Speaker
Description
Given two matrices $X,B\in \mathbb{R}^{n\times m}$ and a set $\mathcal{A}\subseteq \mathbb{R}^{n\times n}$, a Procrustes problem consists in finding a matrix $A \in \mathcal{A}$ such that the Frobenius norm of $AX-B$ is minimized. When $\mathcal{A}$ is the set of the matrices whose symmetric part is positive semidefinite, we obtain the so-called non-symmetric positive semidefinite Procrustes (NSPSDP) problem. The NSPSDP problem arises in the estimation of compliance or stiffness matrix in solid and elastic structures.
If $X$ has rank $r$, Baghel et al. in 2022 proposed a three-step semi-analytical approach:
(1) construct a reduced NSPSDP problem in dimension $r\times r$,
(2) solve the reduced problem by means of a fast gradient method with a linear rate of convergence, and
(3) post-process the solution of the reduced problem to construct a solution of the larger original NSPSDP problem.

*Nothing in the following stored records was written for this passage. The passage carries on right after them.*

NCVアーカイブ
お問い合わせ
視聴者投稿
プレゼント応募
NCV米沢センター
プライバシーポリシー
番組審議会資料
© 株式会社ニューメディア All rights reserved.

In this talk, we revisit this approach by Baghel et al. and we identify an unnecessary assumption used by the authors leading to cases where their algorithm cannot attain a minimum and produces solutions with unbounded norm. In fact, revising the post-processing phase of their semi-analytical approach, we show that the infimum of the NSPSDP problem is always attained, and we show how to compute a minimum-norm solution. We also prove that the symmetric part of the computed solution has minimum rank bounded by $r$, and that the skew-symmetric part has rank bounded by $2r$. Several numerical examples show the efficiency of this algorithm, both in terms of computational speed and of finding optimal minimum-norm solutions.